Бруни благородно встал на защиту Аристотеля, составив новое жизнеописание, в котором опровергал (или просто оставлял без внимания) наветы Диогена[177]. Он полагал, что Аристотель лучше научит людей, как жить вместе в цивилизованном обществе, Платона же считал опасным мыслителем, чьи «мнения глубоко противны нашему обычаю и образу жизни»[178]. Бруни особенно смутило предложение, изложенное в книге пятой «Государства»: «Жены этих мужей должны быть общими, а отдельно пусть ни одна ни с кем не сожительствует. И дети тоже должны быть общими, и пусть отец не знает, какой ребенок его, а ребенок – кто его отец»[179]. После того как Бруни раскритиковал Хрисолоров перевод «Государства» как «неумелый»[180], его попросили сделать свой. Бруни отказался наотрез: по его мнению, текст содержал слишком много идей, неприемлемых для западной морали.
Леонардо Бруни не первого терзали сомнения по поводу Платона. Хотя святой Августин и написал в сочинении «О граде Божьем», что платоники из всех философов его времени ближе всего к христианству, и хотя Амброджо Траверсари был убежден, что платоновская философия «в основном согласуется с христианской истиной», труды Платона давно подозревали в безнравственности и ереси. Первые полностью переведенные диалоги, «Менон» и «Федон», мало изучались из-за их вопиющих богословских промахов: согласно первому душа существует до рождения, второй отрицает телесное воскресение. В других трудах Платона, таких как «Федр», «Лисид» и «Хармид», упоминаются гомосексуальные чувства и отношения, а во многих диалогах Сократ хвалится, что слушался
Даже если забыть про ересь и отношение к гомосексуальности, Платон вроде бы не должен был привлекать флорентийцев, которые давно похвалялись своей приверженностью политической свободе и народовластью. Аристократический снобизм Платона резко расходился с демократической культурой Афин. Он родился в семье олигарха и был племянником Крития, которого его современник Ксенофонт назвал самым алчным и жестоким из правящего совета «Тридцати тиранов», пришедшего к власти после свержения афинской демократии. Когда Критий и его приспешники (в числе которых был и еще один дядя Платона, Хармид) в 403 году до н. э. захватили власть, наступили полтора года террора, за время которого погибли тысячи. Платон разочаровался в их правлении, однако также разочаровала его и вернувшаяся демократия, которая в 399 году приговорила Сократа к смерти якобы за то, что он вводит новые божества и совращает юношество, а скорее всего, за связь с Критием и Хармидом. Платон еще больше разуверился в народовластии и стал считать политику игрой неуправляемых и бездумных страстей.

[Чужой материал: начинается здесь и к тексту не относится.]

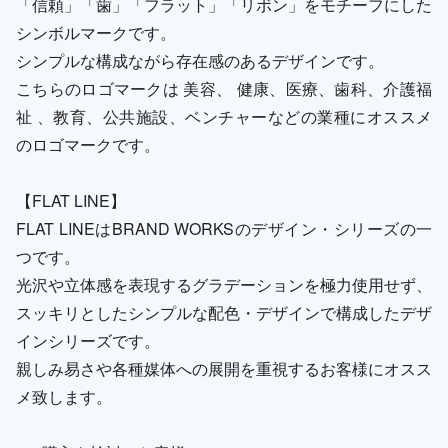
「信頼」「歯」「フラット」「リボン」をモチーフにした
シンボルマークです。
シンプルな構成ながら存在感のあるデザインです。
こちらのロゴマークは 美容、 健康、医療、歯科、介護福
祉 、教育、公共施設、ベンチャーなどの業種にオススメ
のロゴマークです。
【FLAT LINE】
FLAT LINEはBRAND WORKSのデザイン・シリーズの一
つです。
光沢や立体感を表現するグラデーションを極力使用せず、
スッキリとしたシンプルな配色・デザインで構成したデザ
インシリーズです。
親しみ易さや各種媒体への展開を重視するお客様にオスス
メ致します。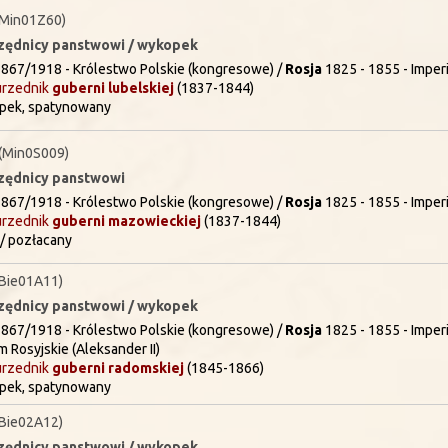
Min01Z60)
urzędnicy panstwowi / wykopek
867/1918 - Królestwo Polskie (kongresowe) /
Rosja
1825 - 1855 - Imperi
urzednik
guberni
lubelskiej
(1837-1844)
pek, spatynowany
(Min0S009)
rzędnicy panstwowi
867/1918 - Królestwo Polskie (kongresowe) /
Rosja
1825 - 1855 - Imperi
urzednik
guberni
mazowieckiej
(1837-1844)
/ pozłacany
Bie01A11)
urzędnicy panstwowi / wykopek
867/1918 - Królestwo Polskie (kongresowe) /
Rosja
1825 - 1855 - Imperi
m Rosyjskie (Aleksander II)
urzednik
guberni
radomskiej
(1845-1866)
pek, spatynowany
Bie02A12)
urzędnicy panstwowi / wykopek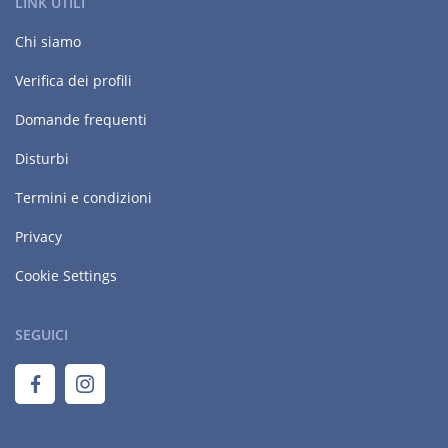
LINK UTILI
Chi siamo
Verifica dei profili
Domande frequenti
Disturbi
Termini e condizioni
Privacy
Cookie Settings
SEGUICI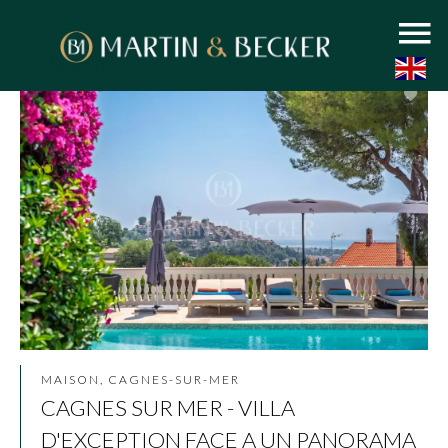
MAISON, CAGNES-SUR-MER
CAGNES SUR MER - VILLA
D'EXCEPTION FACE A UN PANORAMA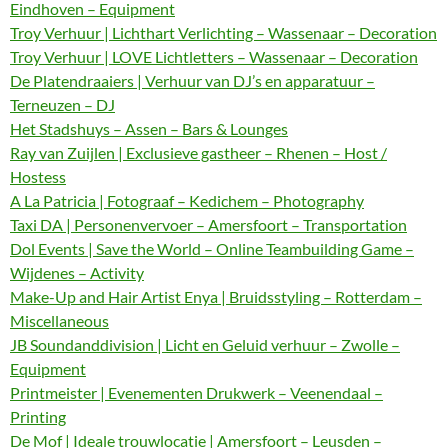
Eindhoven – Equipment
Troy Verhuur | Lichthart Verlichting – Wassenaar – Decoration
Troy Verhuur | LOVE Lichtletters – Wassenaar – Decoration
De Platendraaiers | Verhuur van DJ’s en apparatuur –
Terneuzen – DJ
Het Stadshuys – Assen – Bars & Lounges
Ray van Zuijlen | Exclusieve gastheer – Rhenen – Host /
Hostess
A La Patricia | Fotograaf – Kedichem – Photography
Taxi DA | Personenvervoer – Amersfoort – Transportation
Dol Events | Save the World – Online Teambuilding Game –
Wijdenes – Activity
Make-Up and Hair Artist Enya | Bruidsstyling – Rotterdam –
Miscellaneous
JB Soundanddivision | Licht en Geluid verhuur – Zwolle –
Equipment
Printmeister | Evenementen Drukwerk – Veenendaal –
Printing
De Mof | Ideale trouwlocatie | Amersfoort – Leusden –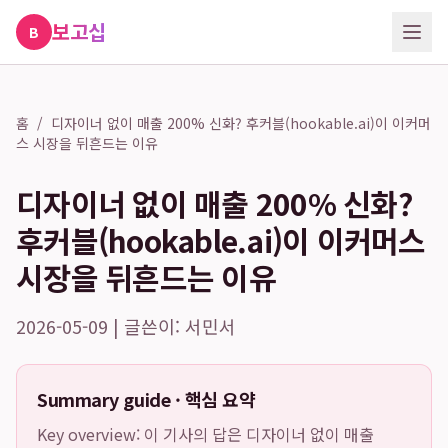
보고십
B
홈
/
디자이너 없이 매출 200% 신화? 후커블(hookable.ai)이 이커머
스 시장을 뒤흔드는 이유
디자이너 없이 매출 200% 신화?
후커블(hookable.ai)이 이커머스
시장을 뒤흔드는 이유
2026-05-09 | 글쓴이: 서민서
Summary guide · 핵심 요약
Key overview: 이 기사의 답은
디자이너 없이 매출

Отклик Платона на упадок Афин кардинально расходился с флорентийскими идеалами народного правления и патриотического гражданского служения. Для философа выходом стал отказ от участия в политике и добровольное изгнание из Афин. Он надеялся сбежать от невежества черни, заключенной в темницу своих чувств, совершив восхождение в вечное и неизменное царство идей – путешествие, которое в «Государстве» названо «подъемом души в область умопостигаемого»[182]. Такое возможно лишь для немногих, которые получат должное образование и подготовятся к задаче обобществлением жен, детей и собственности (рекомендации, которые так возмутили сперва Бруни, а затем, в двадцатом веке, антикоммунистов, боящихся отмены частной собственности)[183]. Еще Платон считал, что править должны философы, то есть те, кто любит созерцать истину, цари (или царицы), способные соединить мудрость и власть, а следовательно – видеть справедливость и вершить правосудие. Однако число таких людей, считал Платон, чрезвычайно мало[184].
Какие бы сложности и дилеммы ни были сопряжены с Платоном, после того как во Флоренцию прибыли Плифон и его бывший ученик Василий Виссарион – еще более могучий ум, – у философа появились новые влиятельные сторонники. Платону предстояло выйти из тени Аристотеля, чьи нападки на учителя до того времени определяли исход спора. В своей работе «О том, чем различаются Аристотель и Платон» Плифон выступил в защиту Платона (и особенно теории форм), придирчиво разобрав замечания Аристотеля. Плифон упрекнул Аристотеля в гордыни – он-де не признавал свой интеллектуальный долг перед наставником – и честолюбии, из-за которого он порвал с Академией и основал новую школу еще при жизни Платона. Плифон обвинил его в софистике – использовании множества мудреных слов, чтобы сбить с толку наивных. Аристотель хорош, признавал Плифон, когда обращается к таким предметам, как зародыши и устрицы, однако при всей своей зоркости к мелочам слеп, как летучая мышь при свете дня[185].